Of the six narrative categories, the researchers found that the Man in a hole stories tended to have a higher average box office gross ($37.48 million). Cinderella was the second highest ($33.63 million on average) and Oedipus being third ($31.44 million on average).

Particularly successful examples of the man in a hole story from the past year include Black Panther and Halloween (2018). Both were among the top 25 highest grossing films of 2018 and began with the characters leading relatively normal lives before something turns their existence upside down. But they eventually fight to reclaim their happiness.

The Other Side

However, there are less successful films in this category, such as Mortal Engines. Which charted the journey of a privileged citizen as he is exiled from his city and eventually destroys its corrupt government with the help of the rebellion. It was one of the biggest box office bombs of 2018. And garnered an IMDb audience rating of 6.1 and a critical rating of 44/100. Halloween (2018) also did not perform greatly with IMDb users and critics, only garnering a 6.6 from users and 67 from critics.
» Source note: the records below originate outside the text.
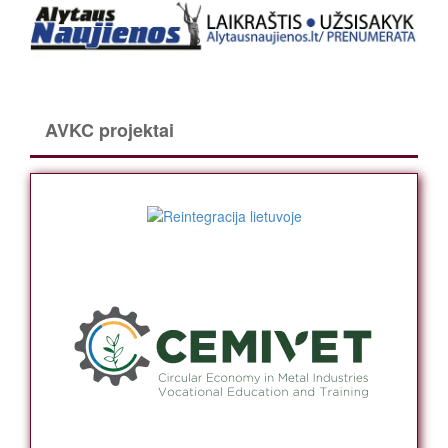
AVKC projektai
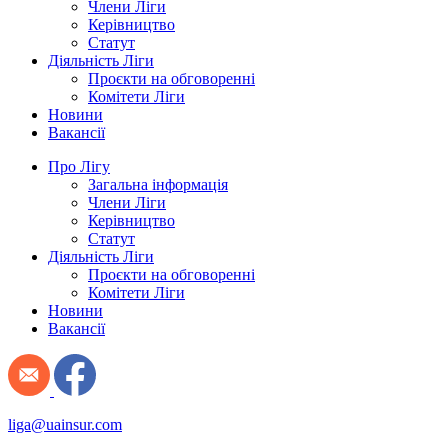
Члени Ліги
Керівництво
Статут
Діяльність Ліги
Проєкти на обговоренні
Комітети Ліги
Новини
Вакансії
Про Лігу
Загальна інформація
Члени Ліги
Керівництво
Статут
Діяльність Ліги
Проєкти на обговоренні
Комітети Ліги
Новини
Вакансії
liga@uainsur.com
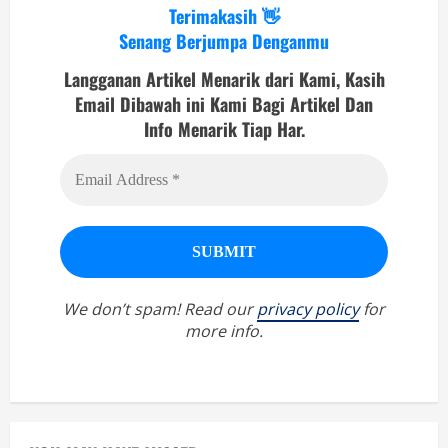
Terimakasih 👋
Senang Berjumpa Denganmu
Langganan Artikel Menarik dari Kami, Kasih
Email Dibawah ini Kami Bagi Artikel Dan
Info Menarik Tiap Har.
We don’t spam! Read our
privacy policy
for
more info.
On average the study found that Man in a hole films received the lowest average ratings from IMDb users and critics. IMDb Users usually rated Rags to riches stories highest. Successful examples include Avengers: Endgame, which charts the emotional rise from the low point of Infinity War, and is both the most successful film of the year and currently ranked as the 19th best film of all time on IMDb. This shows that films associated with positive emotions tend to work well with general audiences.

Meanwhile, movies with higher critical ratings tended to be Riches to rags stories. Showing that critics favour tougher emotional journeys. Examples include Jordan Peele’s Us. Which charted the continual emotional decline of its characters and has an 81/100 rating from IMDb critics compared to a 7.1 from regular users. But still managed to gross $175,005,930.

The Studies Failings

There are however several areas where this study opens itself for criticism. Firstly, relying on IMDb ratings to gauge public opinion can cause problems as people only tend to leave feedback/reviews if they’ve had a negative experience which can slightly skew the results. And IMDb scores are usually given by a different audience than those who see the movie in theatres. Meaning that an IMDb score doesn’t necessarily measure the satisfaction of people who saw the film in cinemas and contributed to its box office.

And the oversimplification of the emotional arc categories is very confusing. For example, The Shawshank Redemption is given as an example of the rags to riches story which supposedly continually builds positive emotions, but the film still has several emotional low points throughout. Meaning that the categorisation of these films is somewhat flawed.


From this research we can conclude that the words of William Goldman hold true, “Not one person in the motion picture field knows for a certainty what’s going to work”. A film’s success at the box office does not guarantee audience or critical satisfaction. The use of IMDb as a method for gauging public opinion is also flawed. And the categorization is oversimplified and there are continual examples that prove the study wrong on an individual basis.

But this study did raise interesting points with its research. Showing that the most successful films may not be aimed specifically at critics or general audiences. Instead, they are the ones that generate the most discussion. And the mixture of positive and negative emotional arcs ensures the box office success of the man in a hole films because they appeal to the preferences of critics and audiences.